Why 15? I think it will be easier to swallow if it was 32-bit (which
correspond to number of PIDs?)

What would happen on an overflow? If you regarded each pneding/flushed
counter as a separate atomic, that would have been easier. But anyhow,
a comment is necessary IMHO.

> +#define TLB_FLUSH_BATCH_PENDING_SHIFT	16
> +#define TLB_FLUSH_BATCH_COUNT_MASK	0x7f

0x7f is not 15 bits the last time I checked.

> +#define TLB_FLUSH_BATCH_PENDING_ONE	(1 << TLB_FLUSH_BATCH_PENDING_SHIFT)
> +
> +#define TLB_FLUSH_BATCH_PENDING(cnt)					\
> +	(((cnt) >> TLB_FLUSH_BATCH_PENDING_SHIFT) & TLB_FLUSH_BATCH_COUNT_MASK)
> +#define TLB_FLUSH_BATCH_FLUSHED(cnt)					\
> +	((cnt) & TLB_FLUSH_BATCH_COUNT_MASK)
> +#define TLB_FLUSH_BATCH_PACK(pending, flushed)				\
> +	(((pending) << TLB_FLUSH_BATCH_PENDING_SHIFT) | (flushed))

I would have preferred, when possible to avoid such macros. It just makes
reading the code harder.

> +
> static void set_tlb_ubc_flush_pending(struct mm_struct *mm, bool writable)
> {
> 	struct tlbflush_unmap_batch *tlb_ubc = &current->tlb_ubc;
> @@ -633,7 +645,7 @@ static void set_tlb_ubc_flush_pending(struct mm_struct *mm, bool writable)
> 	 * before the PTE is cleared.
> 	 */
> 	barrier();
> -	mm->tlb_flush_batched = true;
> +	atomic_add(TLB_FLUSH_BATCH_PENDING_ONE, &mm->tlb_flush_batched);

Any reason to put the pending in the top bits instead of the low ones?
It can at least simplify the code a bit. As for the barrier, I would
change it for smp_mb__before_atomic() or smp_wmb(). You want the
PTE changes and the counter updates to be ordered.

> 
> 	/*
> 	 * If the PTE was dirty then it's best to assume it's writable. The
> @@ -680,15 +692,19 @@ static bool should_defer_flush(struct mm_struct *mm, enum ttu_flags flags)
>  */
> void flush_tlb_batched_pending(struct mm_struct *mm)

> **Material shown**:
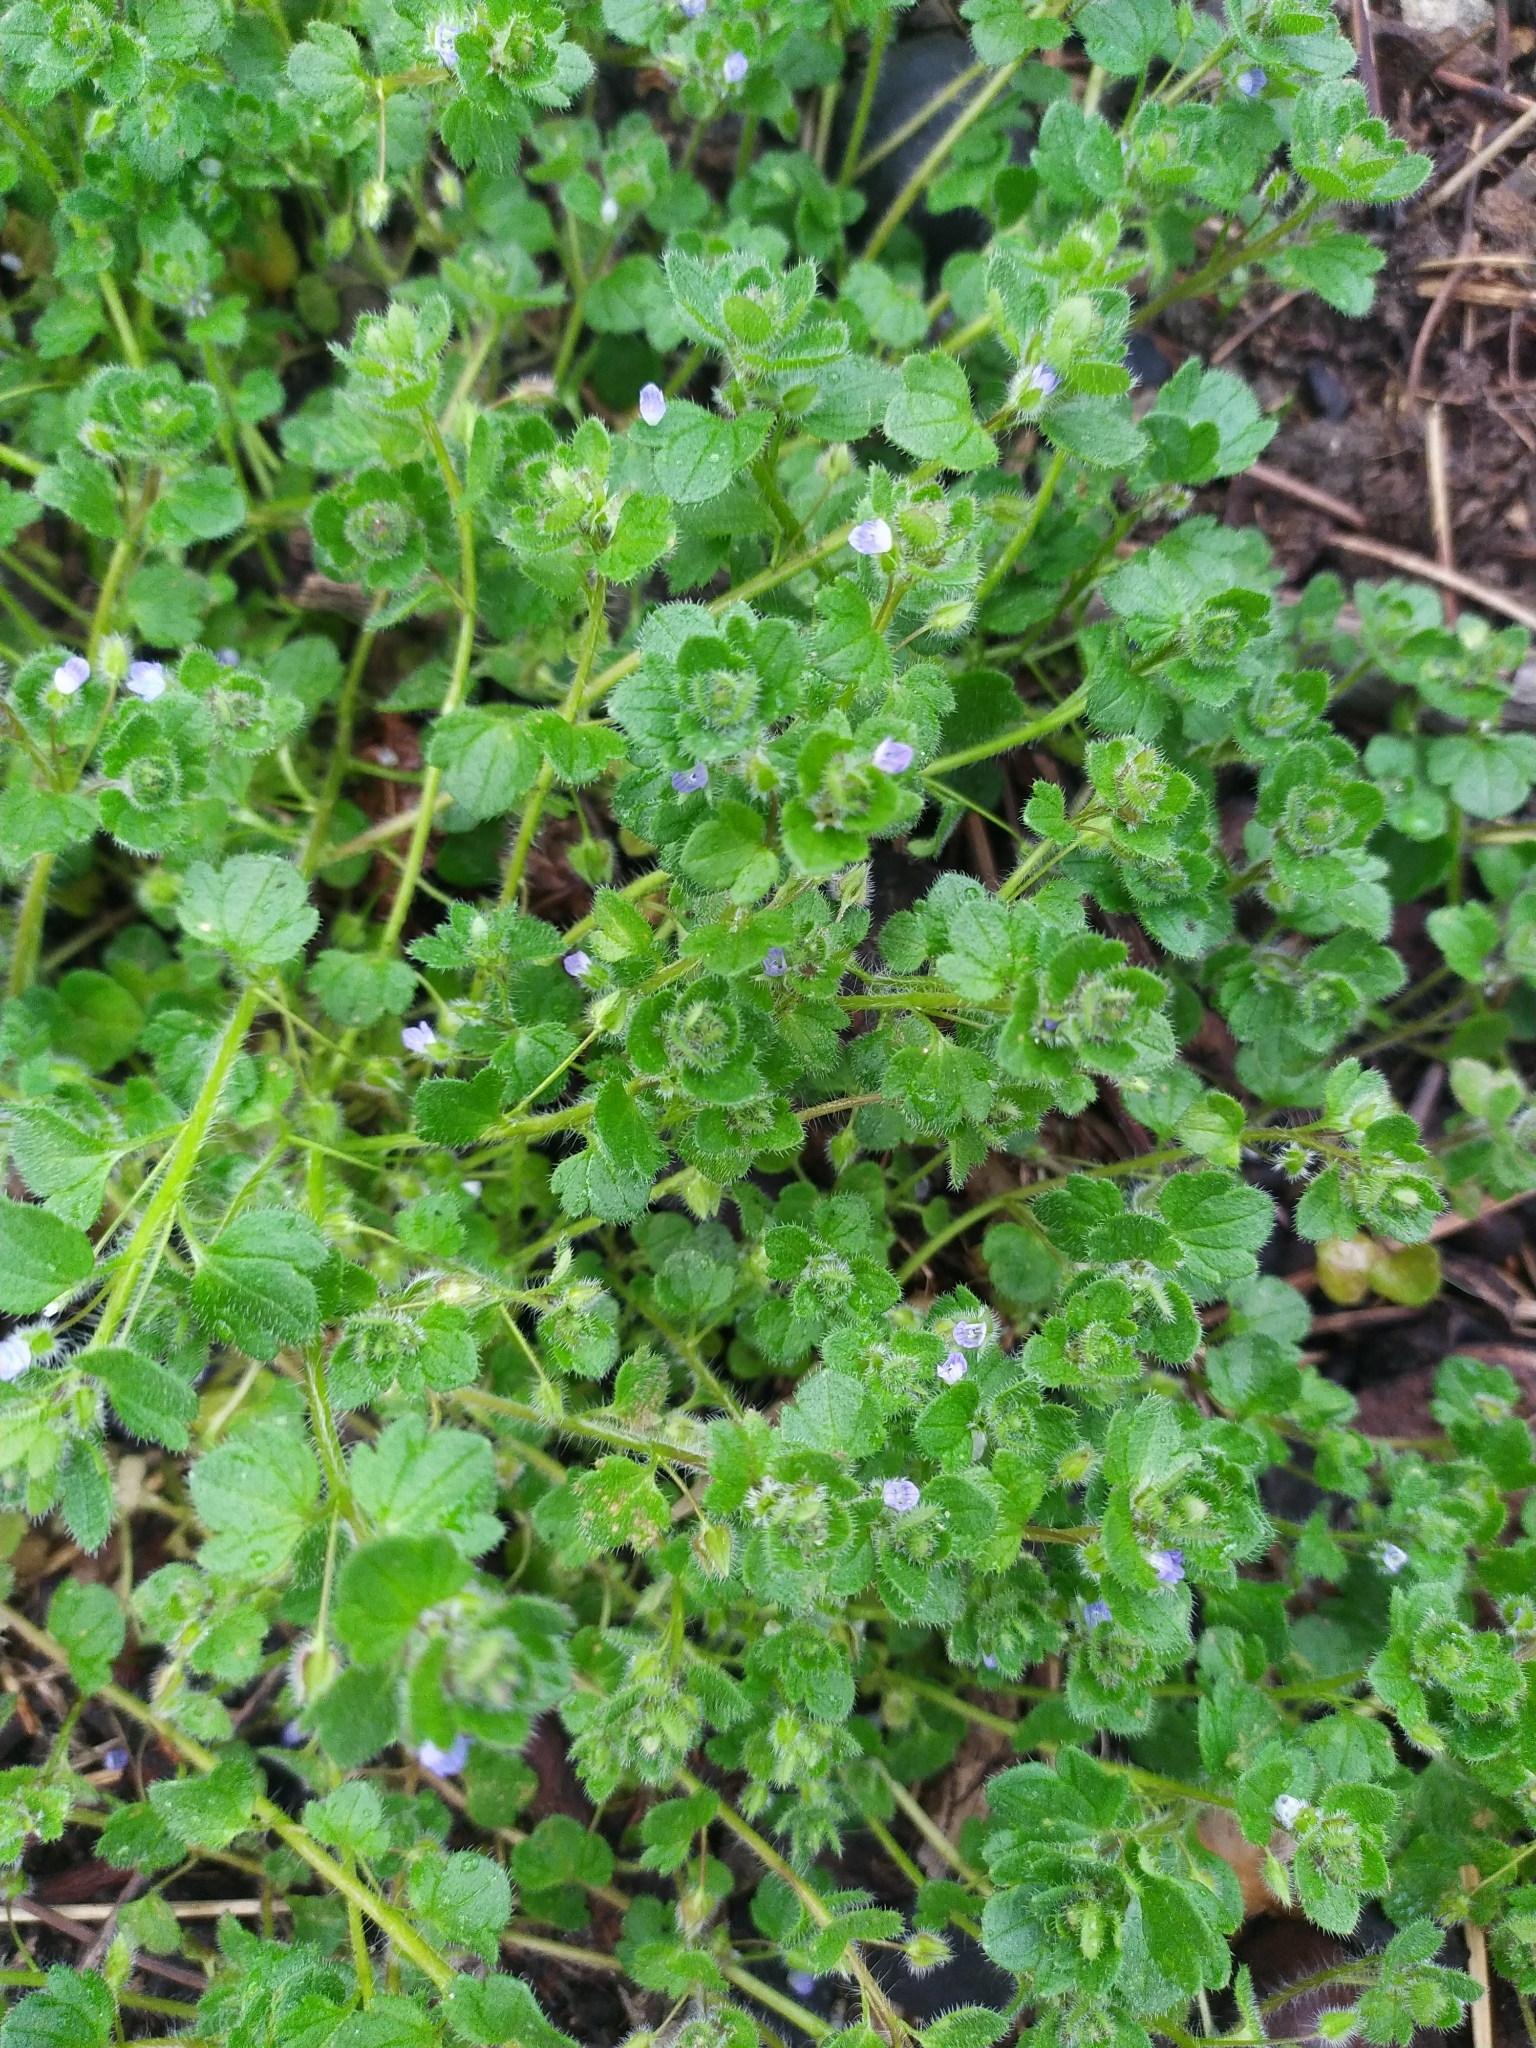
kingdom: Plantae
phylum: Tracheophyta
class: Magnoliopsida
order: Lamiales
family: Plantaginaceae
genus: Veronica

> **Challenge 1**:
In the TLB flush code review, what does the reviewer suggest using in place of the barrier?
> **Challenge 2**:
Extend the TLB flush code review past its final line.

> **Written answer 1**:
smp_mb__before_atomic() or smp_wmb()

> **Written answer 2**:
> {
> -	if (data_race(mm->tlb_flush_batched)) {
> -		flush_tlb_mm(mm);

The previous smp_mb__before_atomic() or smp_wmb() should be matched
with an smp_mb__before_atomic() or smp_rmb() here, I think.

> +	int batched = atomic_read(&mm->tlb_flush_batched);
> +	int pending = TLB_FLUSH_BATCH_PENDING(batched);
> +	int flushed = TLB_FLUSH_BATCH_FLUSHED(batched);

I would prefer them being unsigned.

> 
> +	if (pending != flushed) {
> +		flush_tlb_mm(mm);
> 		/*
> -		 * Do not allow the compiler to re-order the clearing of
> -		 * tlb_flush_batched before the tlb is flushed.
> +		 * If the new TLB flushing is pended during flushing,
> +		 * leave mm->tlb_flush_batched as is, to avoid to lose
> +		 * flushing.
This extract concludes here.